• **WHAT YOU WILL DO**
A - In the forum thread about the server build, which air cooler handled the 200 W processor during the long Linx run?
B - Pick up the forum thread about the server build after its final post and extend it.

• **SOURCE TEXT**
________________________________________

Many thanks in advance for your advice and help.
 
If power consumption isn't an issue I'd look at using multiple dual E5-2670v1 servers for your data analysis setup. Any CUDA accelerated machine learning you do wouldn't be very CPU dependent and a separate workstation could be used for that purpose.
 
If power consumption isn't an issue I'd look at using multiple dual E5-2670v1 servers for your data analysis setup. Any CUDA accelerated machine learning you do wouldn't be very CPU dependent and a separate workstation could be used for that purpose.

Power consumption isn't a major issue but of course I'd like to avoid being blatantly wasteful.

Unfortunately, the scientific calculations I'm looking to do (which are done on several existing software packages) don't scale very well across multiple nodes. I suppose could just run multiple calculations across the 2670 servers (which admittedly are currently very cheap), but there are some longer calculations (that take 2+ days on the SR-2, which itself is probably about 80% as fast as a dual 2670 build) that could benefit from having even more CPU speed.
 
Last edited:
I'd highly recommend looking into a CUDA build for machine learning. Just slapped together a 4 gtx 1080 build for work and we are training models in ~3 minutes vs 3 days on the 5930k in there...
 
I'd highly recommend looking into a CUDA build for machine learning. Just slapped together a 4 gtx 1080 build for work and we are training models in ~3 minutes vs 3 days on the 5930k in there...

Which machine learning packages are you running on the GPUs, or are you writing your own code?

The machine learning is a secondary purpose to the scientific calculations, which are running on programs that demand CPU power first and foremost.

The first 2679v4 arrived and is working well in a X99 board with some non-ECC DDR4. An air cooler (the cheap Swiftech Polaris) handled the 200w TDP processor for a long Linx run with AVX, so it's not worth the risk of water. Its telling that systems needing custom loops must really be dissipating huge amounts of power. Waiting on the X10DAX to arrive.
 
I just noticed this thread, OP if you see this any chance you could list the turbo bins you observe? I know allcore is 3.3 which is impressive for 20 cores but really curious what the max 1/2/4 core bins are.

Also this is kind of out there, but any chance you tried turbo boost 3.0 (w/ the intel utility) on a windows image? Kind of a novelty but at least you will find out which cores are your "best" ones :)

________________________________________

• **DATA ENTRIES**
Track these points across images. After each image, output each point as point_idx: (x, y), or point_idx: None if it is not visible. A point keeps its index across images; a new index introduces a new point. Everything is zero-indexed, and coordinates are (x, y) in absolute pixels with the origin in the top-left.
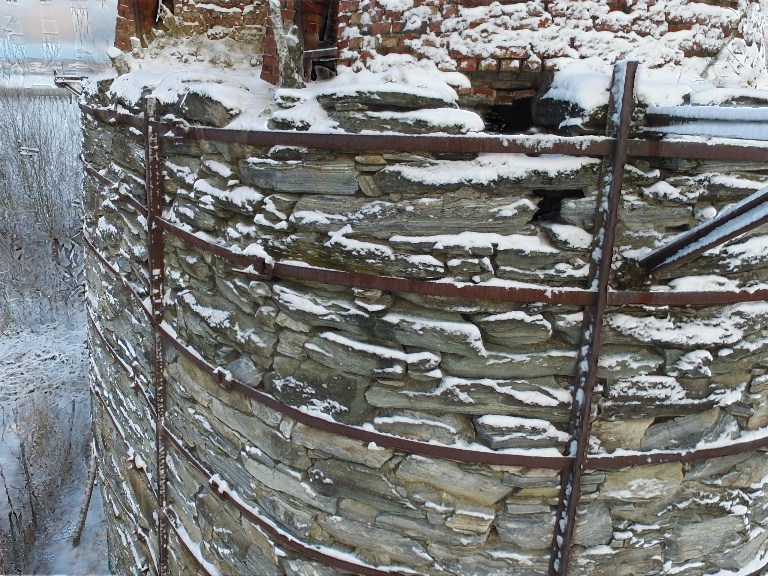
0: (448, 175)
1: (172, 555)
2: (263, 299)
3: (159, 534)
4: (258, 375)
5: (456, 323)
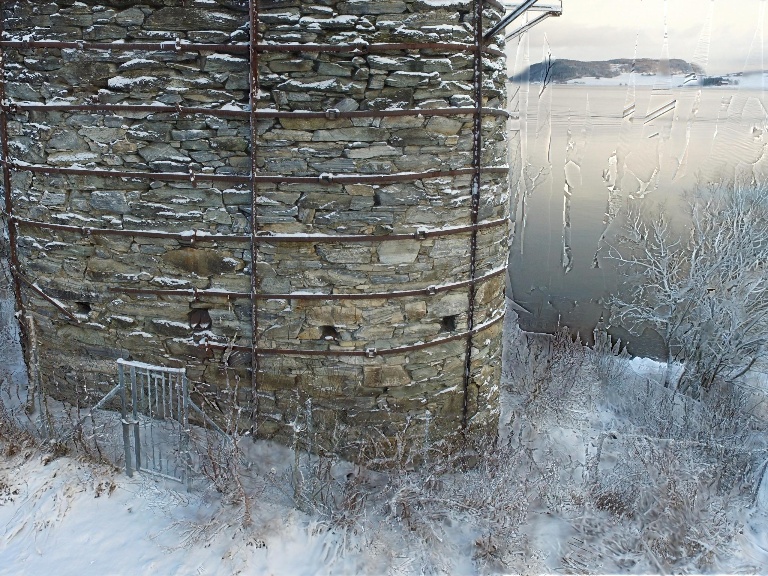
0: (438, 3)
1: (263, 263)
2: (360, 65)
3: (252, 253)
4: (358, 104)
5: (445, 59)
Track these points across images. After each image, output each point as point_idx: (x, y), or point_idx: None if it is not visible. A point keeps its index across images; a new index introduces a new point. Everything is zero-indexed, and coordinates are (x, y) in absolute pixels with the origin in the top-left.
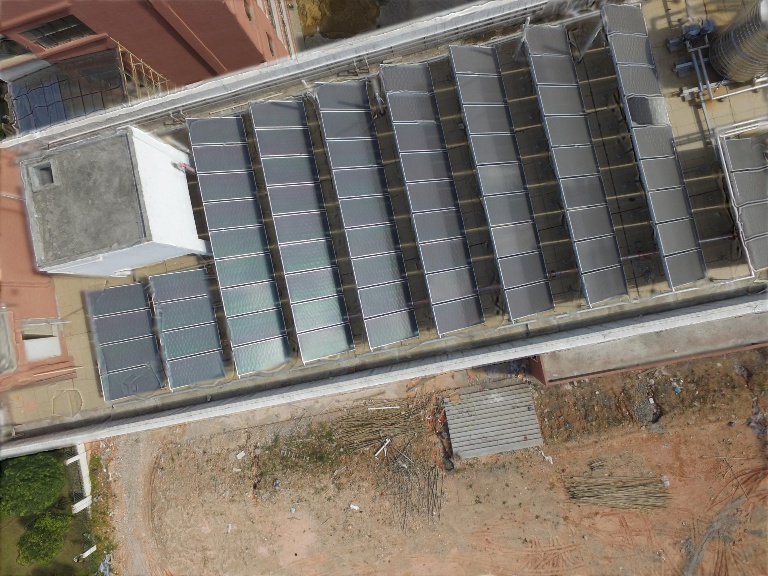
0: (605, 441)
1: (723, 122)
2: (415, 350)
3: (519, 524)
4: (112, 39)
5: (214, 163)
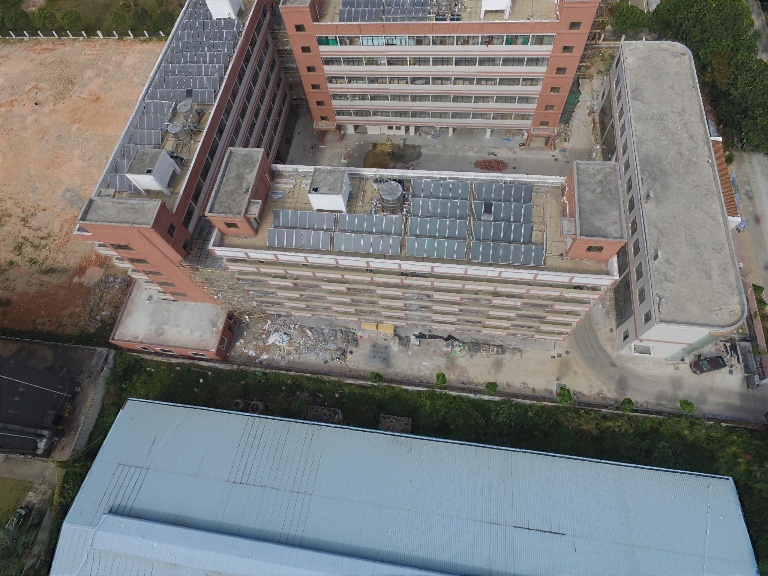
0: None
1: None
2: (169, 48)
3: None
4: None
5: None
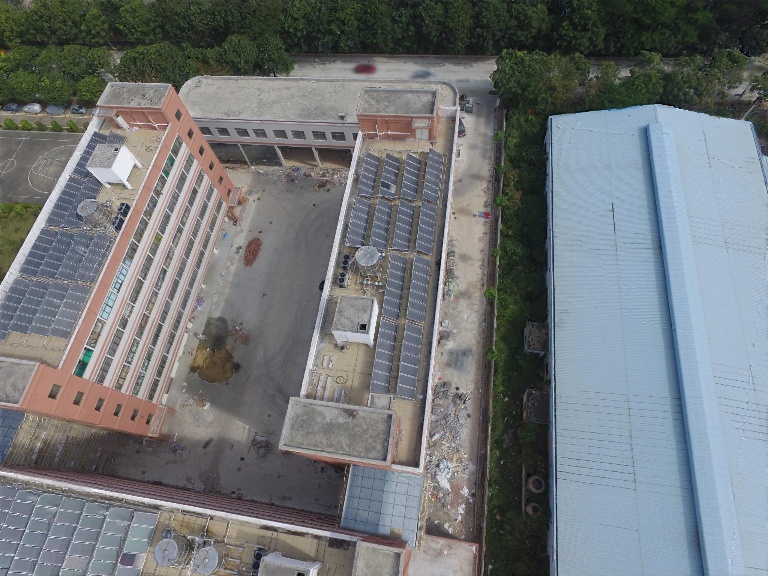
0: None
1: (163, 574)
2: None
3: None
4: (23, 412)
5: None
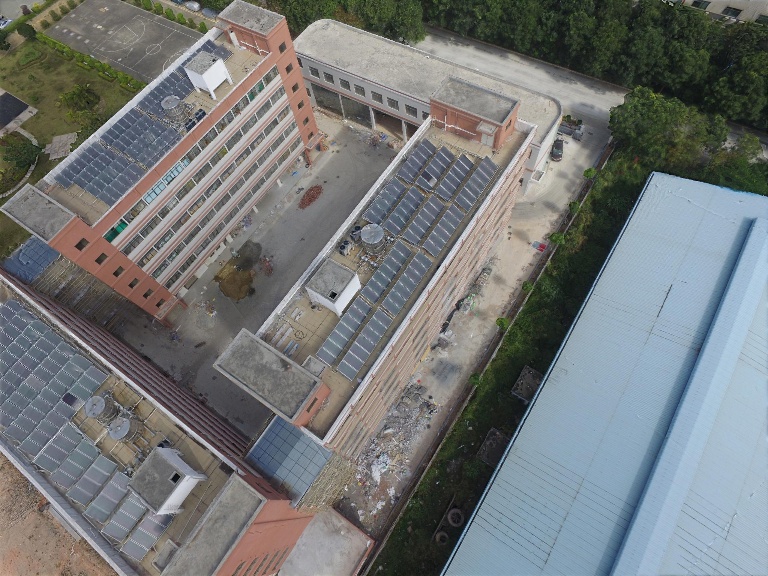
0: (97, 569)
1: None
2: None
3: (29, 568)
4: None
5: (5, 313)
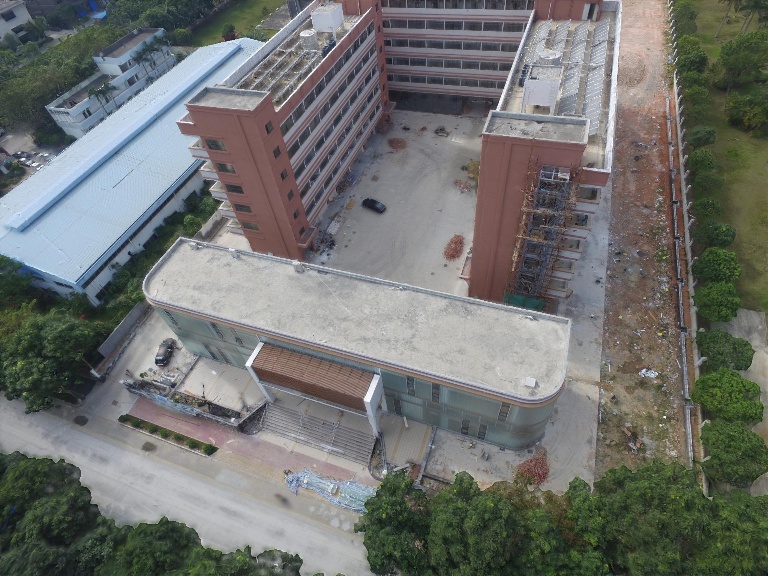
0: None
1: None
2: None
3: None
4: None
5: None
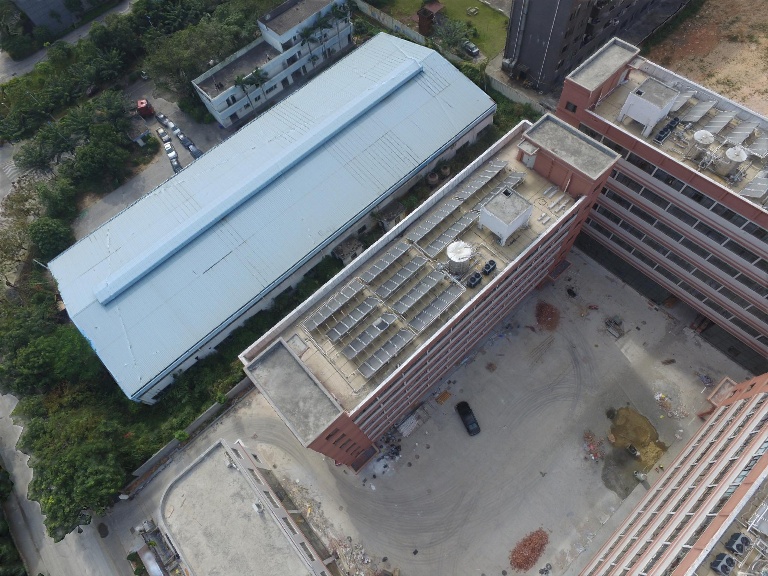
0: None
1: (742, 164)
2: None
3: None
4: None
5: None
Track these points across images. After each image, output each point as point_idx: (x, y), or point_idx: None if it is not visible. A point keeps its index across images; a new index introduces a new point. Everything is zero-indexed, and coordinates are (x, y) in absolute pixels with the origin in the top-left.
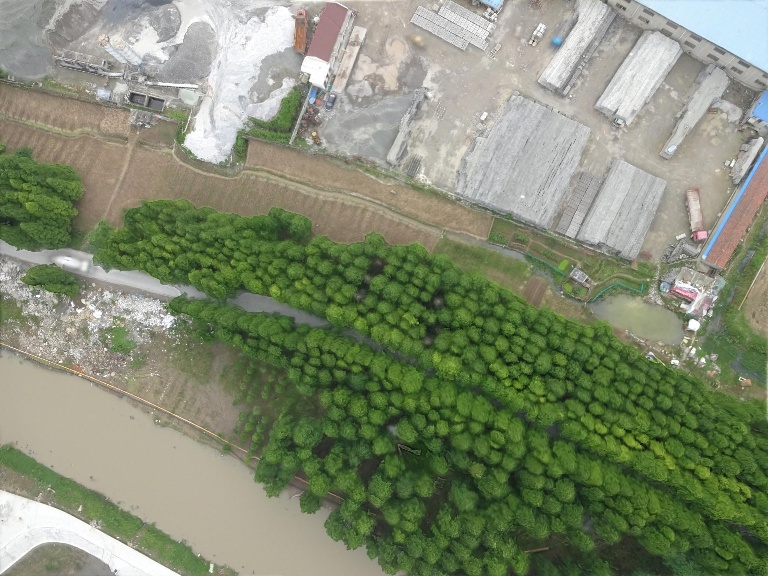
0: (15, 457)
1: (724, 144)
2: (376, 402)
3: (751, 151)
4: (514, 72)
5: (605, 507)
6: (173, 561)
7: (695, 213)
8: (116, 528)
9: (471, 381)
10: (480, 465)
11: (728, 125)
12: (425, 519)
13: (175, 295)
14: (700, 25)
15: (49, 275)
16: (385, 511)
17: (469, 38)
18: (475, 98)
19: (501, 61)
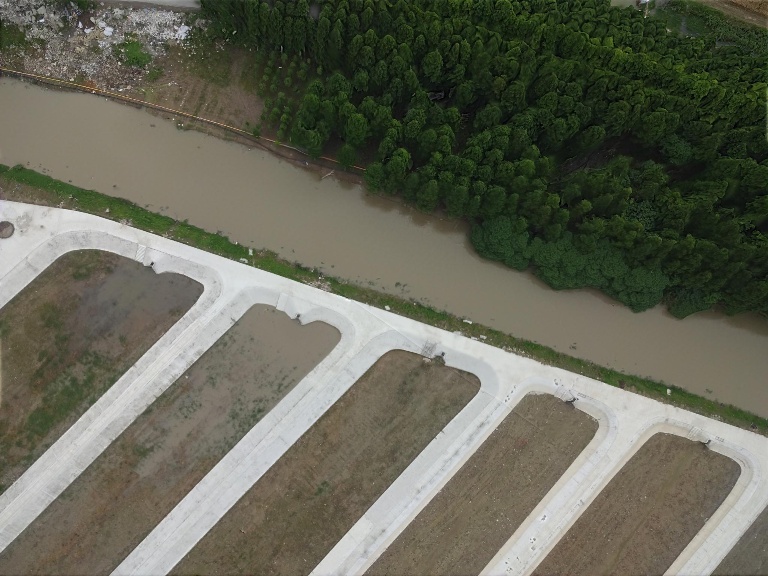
0: (28, 175)
1: None
2: (404, 35)
3: None
4: None
5: (609, 102)
6: (212, 246)
7: None
8: (148, 224)
9: (483, 13)
10: (501, 79)
11: None
12: (456, 151)
13: (188, 5)
14: None
15: None
16: (423, 133)
17: None
18: None
19: None
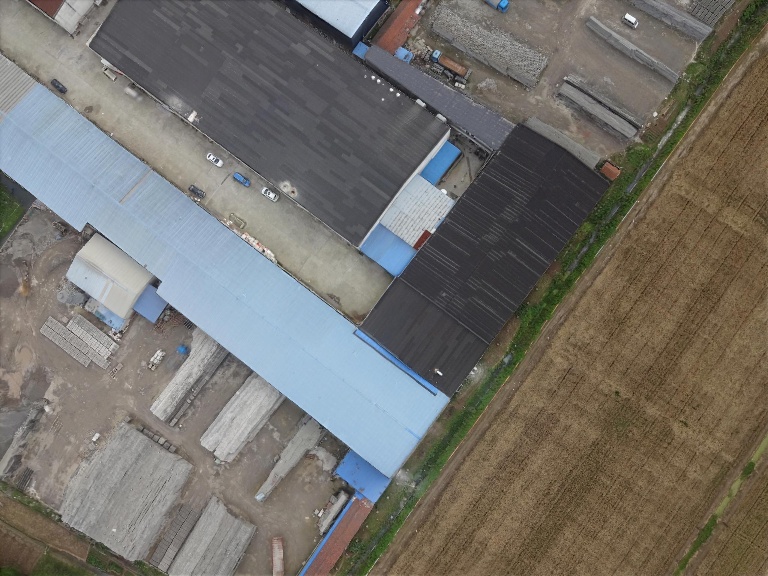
0: None
1: (316, 492)
2: None
3: (332, 508)
4: (131, 394)
5: None
6: None
7: (278, 562)
8: None
9: None
10: None
11: (322, 473)
12: None
13: None
14: (286, 386)
15: None
16: None
17: (91, 356)
18: (91, 416)
19: (120, 381)
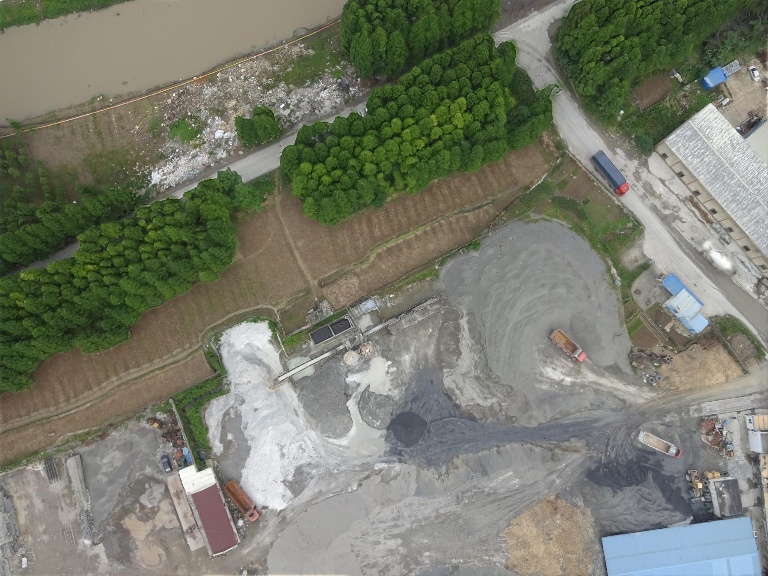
0: None
1: None
2: None
3: None
4: None
5: None
6: None
7: None
8: None
9: None
10: None
11: None
12: None
13: None
14: None
15: (252, 129)
16: None
17: None
18: (47, 571)
19: None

________________________________________

• **FINAL RESULTS**
A - The Swiftech Polaris.

B -
Unless you really need V4, last gen Xeons can had dirt cheap on ebay.
 
the 2679V4 is special because it has extremely high all-core turbo, which can be locked on consumer boards like the R5E
you get > 2 6950X's worth of computing power on all threads with sufficient 4-thread power for gaming, which is really rare these days.
 
the 2679V4 is special because it has extremely high all-core turbo, which can be locked on consumer boards like the R5E
you get > 2 6950X's worth of computing power on all threads with sufficient 4-thread power for gaming, which is really rare these days.

The 2679V4 has a nice all core turbo, but really crappy single threaded turbo...maxing out at 3.3GHz. This is only a fraction above the maximum all core turbo of 3.2GHz. The chip is a nice example of what Intel could do if they wanted to...they could have four cores at 4.0GHz without too much hassle, with the rest at 3.2GHz. Dell didn't require it, though. 3.3GHz is insufficient for gaming, IMHO...

What I'm interested in is a 260W Socket 3647 chip that doesn't have a crappy, self defeating FIVR to worry about...the clocks should be quite healthy on such a chip.
 
The 2679V4 has a nice all core turbo, but really crappy single threaded turbo...maxing out at 3.3GHz. This is only a fraction above the maximum all core turbo of 3.2GHz..

Can confirm this. The 2679v4 can only go up to 3.3 ghz single core, you can maybe squeak out another 100mhz (so around 3.4 ghz) through BCLK overclocking - my preliminary efforts show you can go up to 104.5 mhz (a 4.5% increase from stock). Not particularly interested in overclocking though, because of the instability it'll introduce and the minimal gains achievable with a limited BCLK and a locked multiplier.

I'm not gaming on this system though - I need the multithreaded performance. The all core turbo goes up to 3.2 GHZ as lutjens pointed out.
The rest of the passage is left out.